A: Hint: Use the completeness assumption; that is, use a Cauchy sequence of finite linear combinations in $S$ approximating a given element in $M$.
Some more elaboration: As you said, $M^{\perp} \subseteq S^{\perp}$. To show the reverse inclusion, we do the following: using your notation, $\langle x, a \rangle = 0$ for every $x \in S^{\perp}, a \in S$. Now we have to use the crucial assumption: $M$ is the closed subspace generated by $S$. This means that for every element $b \in M$, there exists a sequence $\{b_n\}$ of elements in the span of $S$ (e.g. linear combinations of elements of $S$) such that $\|b_n - b\| \rightarrow 0$. This is precisely the power of Hilbert spaces; they are complete, so you are allowed to take limits of Cauchy sequences and they will converge.

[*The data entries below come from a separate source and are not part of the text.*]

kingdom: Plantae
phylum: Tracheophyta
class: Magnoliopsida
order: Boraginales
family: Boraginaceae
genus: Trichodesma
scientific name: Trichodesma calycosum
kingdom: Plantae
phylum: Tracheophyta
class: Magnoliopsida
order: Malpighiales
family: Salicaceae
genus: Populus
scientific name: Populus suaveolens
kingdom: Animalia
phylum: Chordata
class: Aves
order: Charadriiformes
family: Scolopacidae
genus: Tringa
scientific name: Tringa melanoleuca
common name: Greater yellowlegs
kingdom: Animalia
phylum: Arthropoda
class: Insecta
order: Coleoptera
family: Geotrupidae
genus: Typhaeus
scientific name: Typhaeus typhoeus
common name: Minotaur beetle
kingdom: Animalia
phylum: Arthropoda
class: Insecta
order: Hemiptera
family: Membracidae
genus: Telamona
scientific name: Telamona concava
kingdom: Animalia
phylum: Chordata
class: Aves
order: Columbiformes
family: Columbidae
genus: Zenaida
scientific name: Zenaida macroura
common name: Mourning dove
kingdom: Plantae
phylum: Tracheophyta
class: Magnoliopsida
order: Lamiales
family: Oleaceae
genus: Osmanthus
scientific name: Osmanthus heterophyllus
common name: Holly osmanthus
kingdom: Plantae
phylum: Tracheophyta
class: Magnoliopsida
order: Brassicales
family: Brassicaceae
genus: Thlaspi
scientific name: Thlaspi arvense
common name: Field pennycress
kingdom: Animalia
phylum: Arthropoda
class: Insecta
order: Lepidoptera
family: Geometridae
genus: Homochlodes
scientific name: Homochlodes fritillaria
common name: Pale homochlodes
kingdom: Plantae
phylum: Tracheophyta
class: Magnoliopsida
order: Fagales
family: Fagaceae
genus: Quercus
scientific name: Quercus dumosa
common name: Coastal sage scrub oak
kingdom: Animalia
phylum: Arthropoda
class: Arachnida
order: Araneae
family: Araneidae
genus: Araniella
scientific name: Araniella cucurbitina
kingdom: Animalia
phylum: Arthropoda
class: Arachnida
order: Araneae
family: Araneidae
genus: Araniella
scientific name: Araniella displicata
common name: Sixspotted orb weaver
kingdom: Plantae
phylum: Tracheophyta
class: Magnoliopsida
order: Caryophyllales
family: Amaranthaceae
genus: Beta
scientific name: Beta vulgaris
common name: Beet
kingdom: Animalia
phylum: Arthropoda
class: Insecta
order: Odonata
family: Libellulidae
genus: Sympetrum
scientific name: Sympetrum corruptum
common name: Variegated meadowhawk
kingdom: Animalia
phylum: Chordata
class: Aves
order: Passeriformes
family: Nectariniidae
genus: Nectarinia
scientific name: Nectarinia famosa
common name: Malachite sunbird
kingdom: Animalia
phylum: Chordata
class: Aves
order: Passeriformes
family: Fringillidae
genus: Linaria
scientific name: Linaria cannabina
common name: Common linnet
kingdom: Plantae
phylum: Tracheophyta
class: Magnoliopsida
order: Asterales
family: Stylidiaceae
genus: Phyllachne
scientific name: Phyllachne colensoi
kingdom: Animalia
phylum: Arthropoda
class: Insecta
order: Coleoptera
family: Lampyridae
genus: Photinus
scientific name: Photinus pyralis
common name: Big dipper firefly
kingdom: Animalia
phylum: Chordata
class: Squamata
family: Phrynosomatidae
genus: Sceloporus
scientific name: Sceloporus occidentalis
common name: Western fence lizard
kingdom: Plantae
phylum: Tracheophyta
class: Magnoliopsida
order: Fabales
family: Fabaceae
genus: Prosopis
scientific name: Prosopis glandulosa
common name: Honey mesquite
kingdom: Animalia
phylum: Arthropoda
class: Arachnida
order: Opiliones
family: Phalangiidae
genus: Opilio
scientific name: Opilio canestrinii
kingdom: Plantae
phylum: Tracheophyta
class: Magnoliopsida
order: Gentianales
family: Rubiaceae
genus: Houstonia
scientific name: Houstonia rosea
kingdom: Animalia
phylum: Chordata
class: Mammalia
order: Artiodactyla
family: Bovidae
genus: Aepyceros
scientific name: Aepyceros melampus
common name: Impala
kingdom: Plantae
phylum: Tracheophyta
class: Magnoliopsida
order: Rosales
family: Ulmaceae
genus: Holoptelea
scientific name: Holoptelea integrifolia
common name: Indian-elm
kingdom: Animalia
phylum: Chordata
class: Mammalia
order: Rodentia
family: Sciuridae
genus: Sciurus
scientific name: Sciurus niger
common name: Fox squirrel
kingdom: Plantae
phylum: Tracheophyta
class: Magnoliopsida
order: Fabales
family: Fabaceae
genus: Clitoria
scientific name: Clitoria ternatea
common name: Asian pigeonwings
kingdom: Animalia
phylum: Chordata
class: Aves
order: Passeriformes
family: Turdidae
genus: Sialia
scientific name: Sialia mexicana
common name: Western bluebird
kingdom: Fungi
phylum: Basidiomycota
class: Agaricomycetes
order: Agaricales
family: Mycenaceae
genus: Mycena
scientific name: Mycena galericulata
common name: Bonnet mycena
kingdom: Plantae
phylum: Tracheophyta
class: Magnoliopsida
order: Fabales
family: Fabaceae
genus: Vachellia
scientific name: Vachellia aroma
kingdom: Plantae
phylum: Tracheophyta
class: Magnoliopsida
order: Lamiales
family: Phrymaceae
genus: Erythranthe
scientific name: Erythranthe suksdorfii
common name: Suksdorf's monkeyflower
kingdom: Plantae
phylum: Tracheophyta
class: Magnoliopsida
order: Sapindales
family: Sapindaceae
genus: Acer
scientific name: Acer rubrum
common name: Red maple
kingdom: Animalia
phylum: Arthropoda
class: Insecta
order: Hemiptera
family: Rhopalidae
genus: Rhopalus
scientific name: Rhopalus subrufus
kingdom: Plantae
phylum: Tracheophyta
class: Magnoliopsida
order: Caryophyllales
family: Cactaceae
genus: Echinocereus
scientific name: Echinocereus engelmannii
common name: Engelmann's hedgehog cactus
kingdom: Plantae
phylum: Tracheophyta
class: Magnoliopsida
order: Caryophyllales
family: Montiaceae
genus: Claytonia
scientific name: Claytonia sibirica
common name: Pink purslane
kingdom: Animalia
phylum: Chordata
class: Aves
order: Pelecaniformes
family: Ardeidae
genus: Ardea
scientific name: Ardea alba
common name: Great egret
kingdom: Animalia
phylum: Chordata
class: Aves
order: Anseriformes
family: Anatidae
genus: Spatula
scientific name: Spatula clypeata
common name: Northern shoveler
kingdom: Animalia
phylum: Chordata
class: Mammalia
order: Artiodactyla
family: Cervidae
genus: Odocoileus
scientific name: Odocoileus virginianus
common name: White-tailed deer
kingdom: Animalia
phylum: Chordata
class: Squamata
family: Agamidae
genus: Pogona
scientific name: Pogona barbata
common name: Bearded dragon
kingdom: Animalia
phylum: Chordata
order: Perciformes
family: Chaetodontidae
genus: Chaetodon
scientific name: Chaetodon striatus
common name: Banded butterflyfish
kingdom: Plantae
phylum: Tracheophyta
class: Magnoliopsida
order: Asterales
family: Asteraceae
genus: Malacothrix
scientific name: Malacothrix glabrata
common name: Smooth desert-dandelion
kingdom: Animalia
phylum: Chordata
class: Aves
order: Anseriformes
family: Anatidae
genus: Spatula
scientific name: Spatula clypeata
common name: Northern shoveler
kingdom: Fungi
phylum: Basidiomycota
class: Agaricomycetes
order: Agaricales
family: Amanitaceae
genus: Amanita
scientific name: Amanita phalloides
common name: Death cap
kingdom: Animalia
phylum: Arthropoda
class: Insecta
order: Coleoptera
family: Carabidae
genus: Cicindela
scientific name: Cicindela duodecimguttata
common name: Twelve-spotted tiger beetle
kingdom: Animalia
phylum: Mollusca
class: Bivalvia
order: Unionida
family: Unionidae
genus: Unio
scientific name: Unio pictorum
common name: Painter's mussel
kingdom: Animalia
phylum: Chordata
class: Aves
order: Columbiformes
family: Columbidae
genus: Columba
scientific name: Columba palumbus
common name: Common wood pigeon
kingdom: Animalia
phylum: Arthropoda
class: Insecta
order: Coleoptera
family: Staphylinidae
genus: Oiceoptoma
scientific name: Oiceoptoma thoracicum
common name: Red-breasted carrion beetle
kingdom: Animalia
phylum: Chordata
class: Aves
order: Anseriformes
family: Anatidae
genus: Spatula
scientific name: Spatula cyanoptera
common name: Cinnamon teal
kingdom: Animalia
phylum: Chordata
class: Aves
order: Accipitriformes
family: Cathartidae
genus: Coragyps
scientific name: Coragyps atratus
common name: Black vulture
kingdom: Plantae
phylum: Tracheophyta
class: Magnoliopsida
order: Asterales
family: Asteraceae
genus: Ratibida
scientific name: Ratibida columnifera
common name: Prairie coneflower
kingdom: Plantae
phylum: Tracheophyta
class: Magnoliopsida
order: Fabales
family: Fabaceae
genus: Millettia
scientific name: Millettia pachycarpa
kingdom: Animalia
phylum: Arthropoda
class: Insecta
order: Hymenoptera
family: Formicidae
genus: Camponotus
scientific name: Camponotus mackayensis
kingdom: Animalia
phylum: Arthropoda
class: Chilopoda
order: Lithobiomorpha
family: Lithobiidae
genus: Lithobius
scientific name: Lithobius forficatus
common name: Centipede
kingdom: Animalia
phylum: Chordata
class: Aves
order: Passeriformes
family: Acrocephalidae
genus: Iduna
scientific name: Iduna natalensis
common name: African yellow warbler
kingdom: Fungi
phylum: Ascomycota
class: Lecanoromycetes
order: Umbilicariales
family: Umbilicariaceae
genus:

Notice that $\langle x, b_n \rangle = 0$ for every $n$, since $b_n$ is just a finite sum of elements of $S$, each of which are orthogonal to $x$. Then
$$ |\langle x, b \rangle - \langle x, b_n \rangle | = | \langle x, b - b_n \rangle | \le \|x\| \|b - b_n \| \rightarrow 0$$
so it follows that $\langle x, b \rangle = 0$, and hence $x \in M^{\perp}$, so $S^{\perp} \subseteq M^{\perp}$.